Shelby Elaine McDonald, Ph.D.
ASPCA Department of Strategy and Research
Affiliate Faculty, VCU Department of Psychology
Affiliate Faculty, VCU School of Social Work
Research Assistant Professor (Courtesy Appointment), Global Forensic and Justice Center, College of Arts, Sciences & Education, Florida International University (FIU)
- Adverse Childhood Experiences (ACEs) & Human-Animal Interaction
- LGBTQ+ Youth & Pets Project
- The role of human-animal interaction in coping with minority stress: A longitudinal study of sexual and gender minority emerging adults.
- Pets as barriers and facilitators of health and wellbeing among people living with HIV.

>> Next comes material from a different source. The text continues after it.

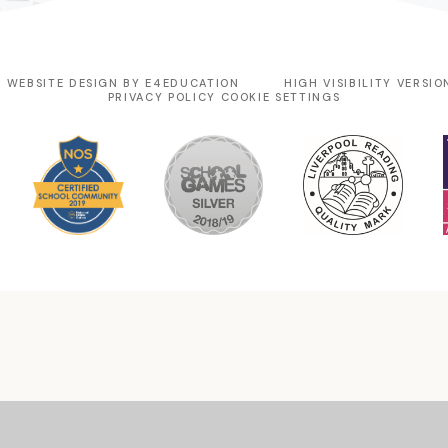
 WEBSITE DESIGN BY
E4EDUCATION
HIGH VISIBILITY VERSIO
PRIVACY POLICY
COOKIE SETTINGS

Dr. McDonald's twitter: @DrShelbyMcD
CFAR twitter: @CFAR_group
I am Director of Research in the Department of Strategy and Research at the American Society for the Prevention of Cruelty to Animals (ASPCA®). I am also an affiliate faculty member with the VCU Department of Psychology and School of Social Work, where I was previously employed as a tenured associate professor. My research centers on the role of human-animal interaction in human health and wellbeing. I also conduct research on access to veterinary care and supportive services in underserved populations and communities. In addition to my work with the ASPCA’s Community Engagement, Veterinary Forensics, and National Field Response teams, my active research projects include: 1) the impact of human-animal interaction on children exposed to adverse family environments, 2) the impact of animal maltreatment exposure on child and adult survivors of intimate partner violence, and 3) the role of pets in wellbeing among LGBTQIA+ youth during the transition to adulthood. My research has been funded by the National Institute of Child Health and Human Development and Human-Animal Bond Research Initiative. Findings from my studies have been translated into recommendations for domestic violence policies and services, mental health professionals, veterinary professionals, and animal welfare organizations. I am passionate about mentoring students in research and welcome undergraduate and graduate student participation in my work.